__What the exercise asks__
Give back a single number: the count of lines in the data that contain the string "genéticas".

[Data extracted from a collection]
----

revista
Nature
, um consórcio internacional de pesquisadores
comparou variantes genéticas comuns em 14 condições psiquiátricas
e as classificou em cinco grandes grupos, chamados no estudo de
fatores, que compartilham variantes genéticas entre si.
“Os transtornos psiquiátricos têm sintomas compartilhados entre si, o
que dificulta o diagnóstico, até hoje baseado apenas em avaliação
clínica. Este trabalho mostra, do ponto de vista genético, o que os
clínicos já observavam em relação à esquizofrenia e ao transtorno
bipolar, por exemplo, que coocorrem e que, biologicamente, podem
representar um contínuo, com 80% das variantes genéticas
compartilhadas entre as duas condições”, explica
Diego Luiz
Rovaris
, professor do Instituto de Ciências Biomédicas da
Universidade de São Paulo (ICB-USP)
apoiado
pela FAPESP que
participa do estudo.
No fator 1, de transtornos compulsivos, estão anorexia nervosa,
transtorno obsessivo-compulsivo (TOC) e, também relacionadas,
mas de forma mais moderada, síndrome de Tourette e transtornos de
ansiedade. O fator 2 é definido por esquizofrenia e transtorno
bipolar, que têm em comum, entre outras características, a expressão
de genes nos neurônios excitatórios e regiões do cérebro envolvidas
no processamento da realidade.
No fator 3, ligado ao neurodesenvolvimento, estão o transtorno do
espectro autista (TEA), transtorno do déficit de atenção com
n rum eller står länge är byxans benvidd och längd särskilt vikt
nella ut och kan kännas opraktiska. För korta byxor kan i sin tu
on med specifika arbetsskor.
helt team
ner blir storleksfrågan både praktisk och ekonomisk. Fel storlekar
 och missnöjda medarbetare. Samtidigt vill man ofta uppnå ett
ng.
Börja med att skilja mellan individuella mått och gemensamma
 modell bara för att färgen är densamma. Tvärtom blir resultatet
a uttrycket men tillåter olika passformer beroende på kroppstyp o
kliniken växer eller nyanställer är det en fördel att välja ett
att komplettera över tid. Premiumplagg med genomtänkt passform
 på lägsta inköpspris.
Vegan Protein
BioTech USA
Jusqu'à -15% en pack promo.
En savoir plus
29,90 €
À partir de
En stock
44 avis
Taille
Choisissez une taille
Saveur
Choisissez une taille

----

__Solved problem__
3